Congolese authorities have released a Pole who had been sentenced to life in prison for espionage, the head of Polish diplomacy said on Tuesday.
DRC: a Pole released after his conviction for espionage
Mariusz Majewski is back in Europe , Foreign Minister Radek Sikorski said on He did not specify where Mr. Majewski was exactly.
Mr. Majewski, 52, was arrested in the Democratic Republic of Congo in February and later appeared before a military court in the central African country, accused of espionage . Last week he was sentenced to life in prison. No details have been provided as to his whereabouts.

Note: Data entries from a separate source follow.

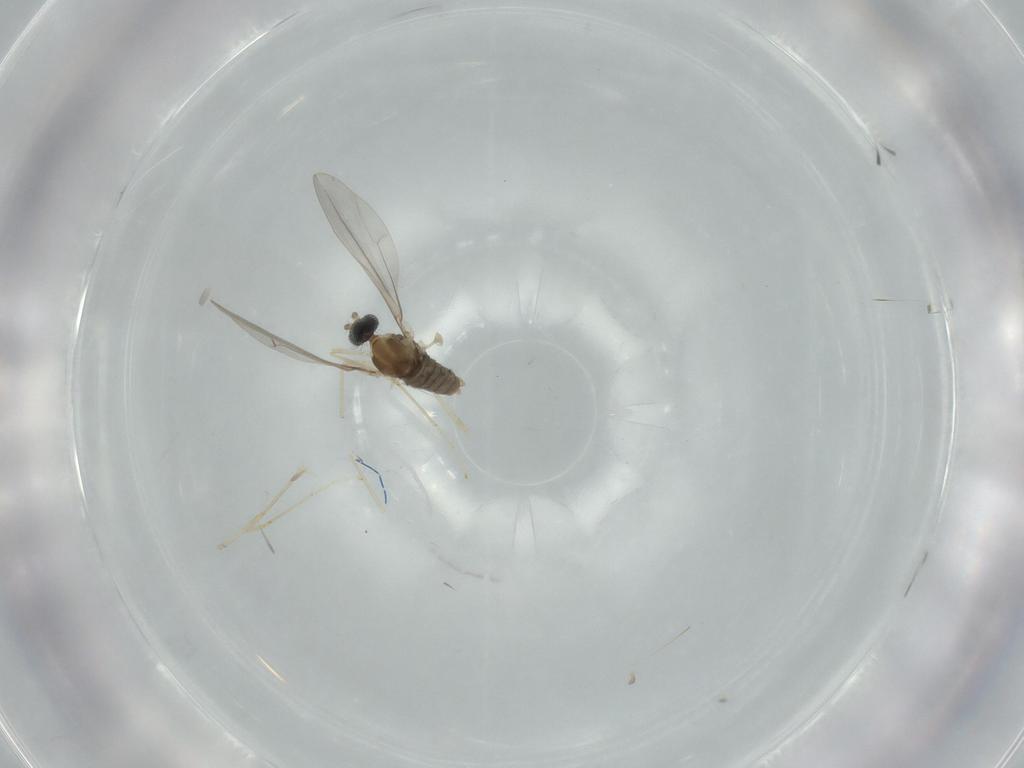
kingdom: Animalia
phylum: Arthropoda
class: Insecta
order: Diptera
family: Cecidomyiidae
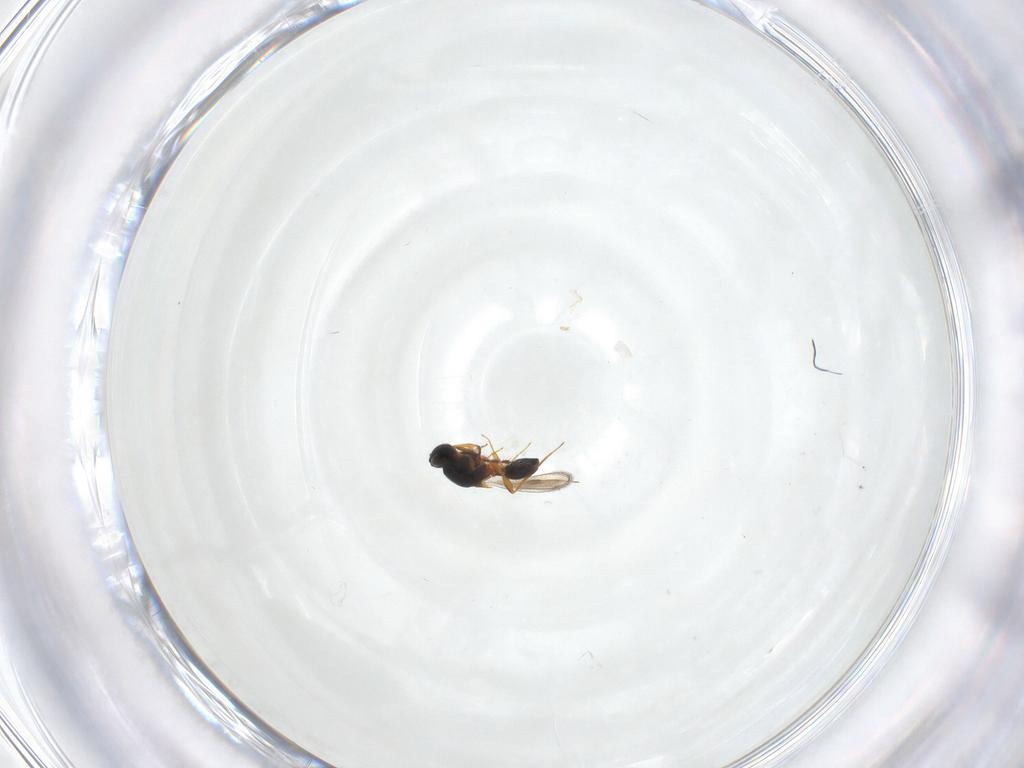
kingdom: Animalia
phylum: Arthropoda
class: Insecta
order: Hymenoptera
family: Platygastridae
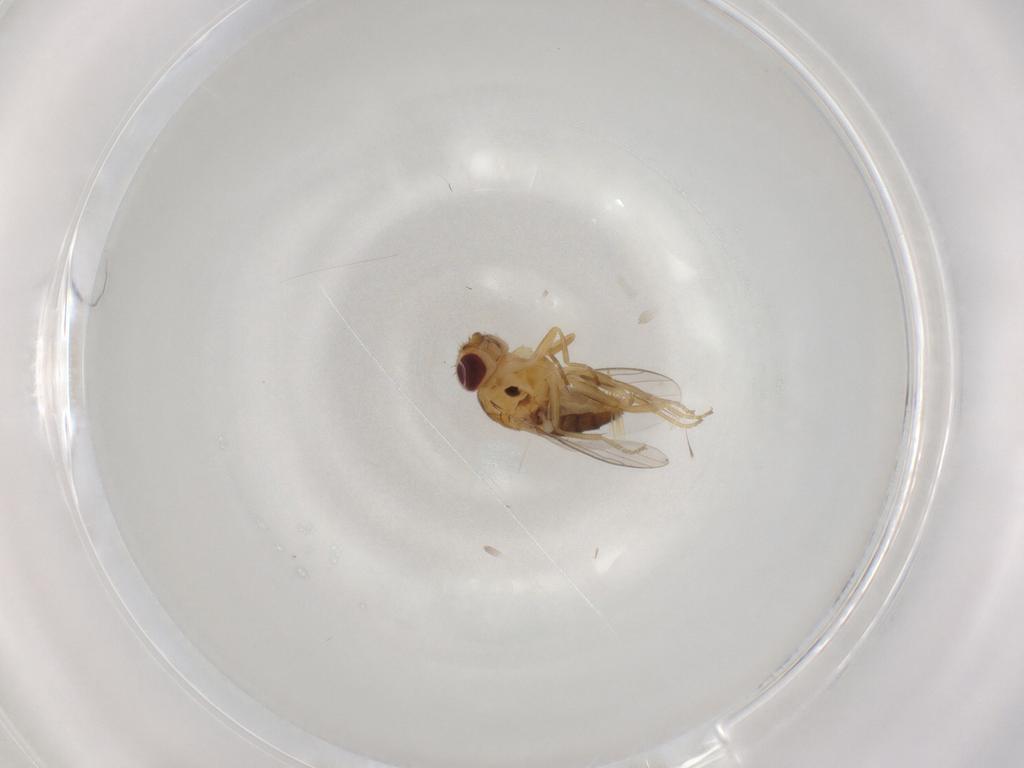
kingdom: Animalia
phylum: Arthropoda
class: Insecta
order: Diptera
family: Chloropidae
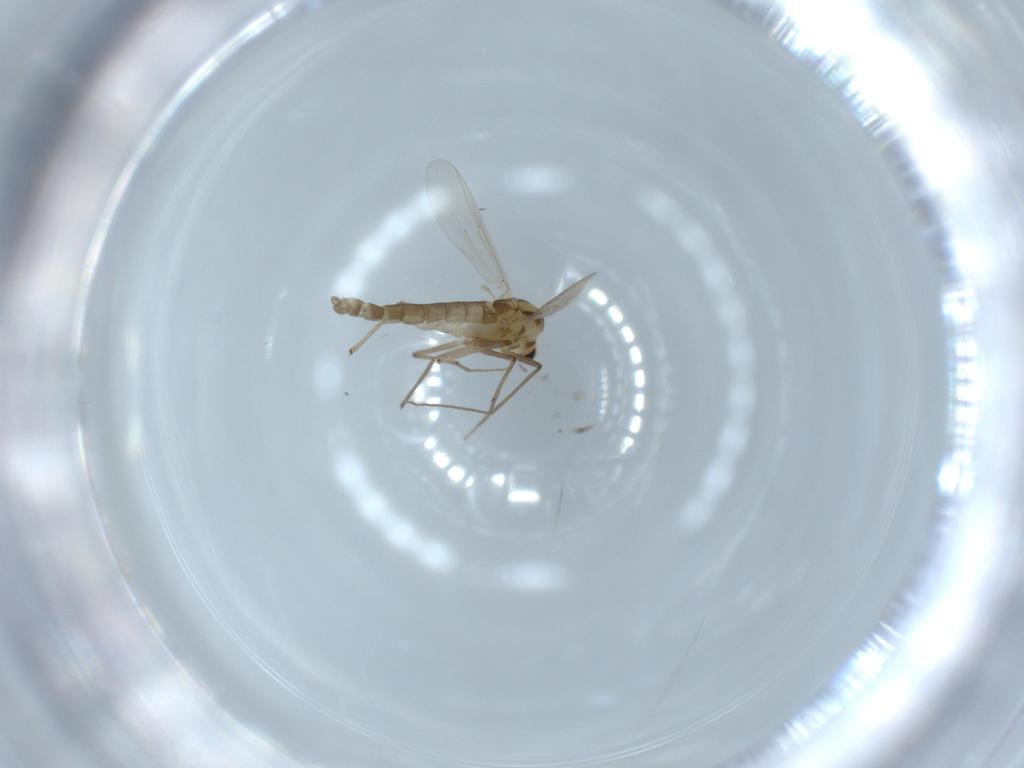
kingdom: Animalia
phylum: Arthropoda
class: Insecta
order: Diptera
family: Chironomidae
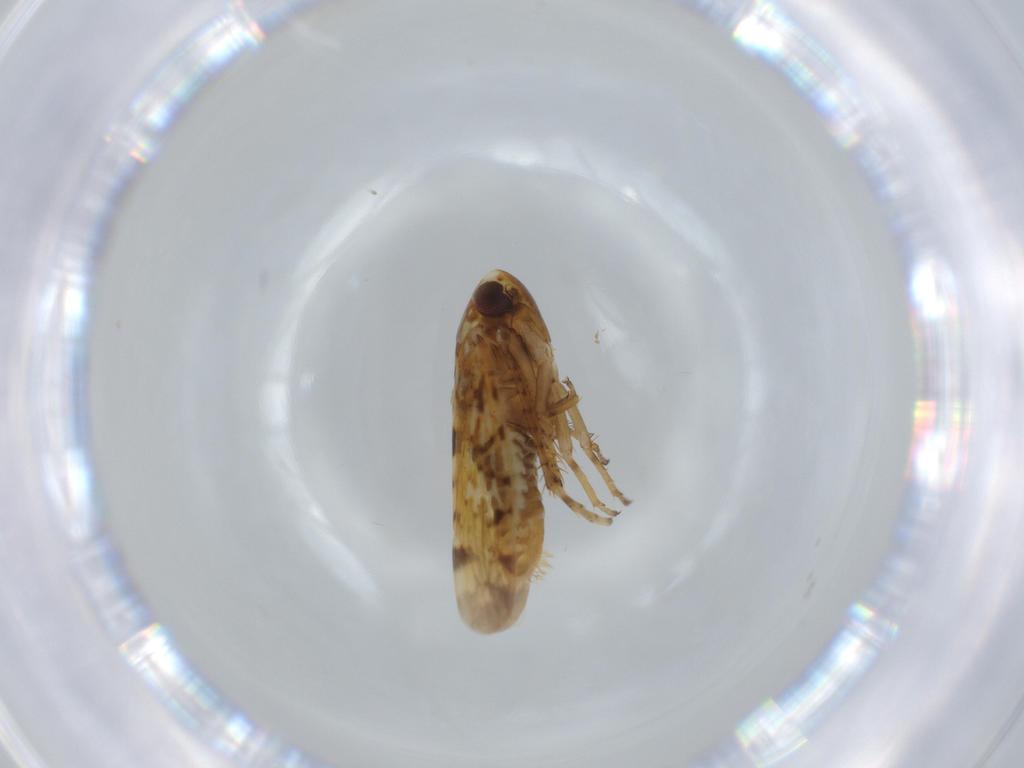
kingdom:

According to the allegations against him, he would have "approached the front line with Mobondo militiamen" , would have moved along the front line without authorization and would have "taken photos of sensitive and strategic places and secretly observed military activities" .
The Mobondo is a militia involved in intercommunal violence in the southwest of the DRC since 2022.
The Polish Foreign Ministry says Mr Majewski was innocent. President Andrzej Duda spoke by phone last week with Congolese President Félix Tshisekedi to seek Majewski's release.
Poland does not have a diplomatic mission in the DRC.
Last week, Polish Foreign Ministry spokesman Paweł Wroński said, without giving further details, that Majewski "is not a spy, he is a member of a travelers club" and that he was just following his “passion in life” . Wroński said his "behavior was the result of a lack of knowledge of local customs" .
Earlier this month, the Congolese army said it had foiled a coup attempt and arrested its perpetrators, some of them foreigners. Several American citizens are among those arrested.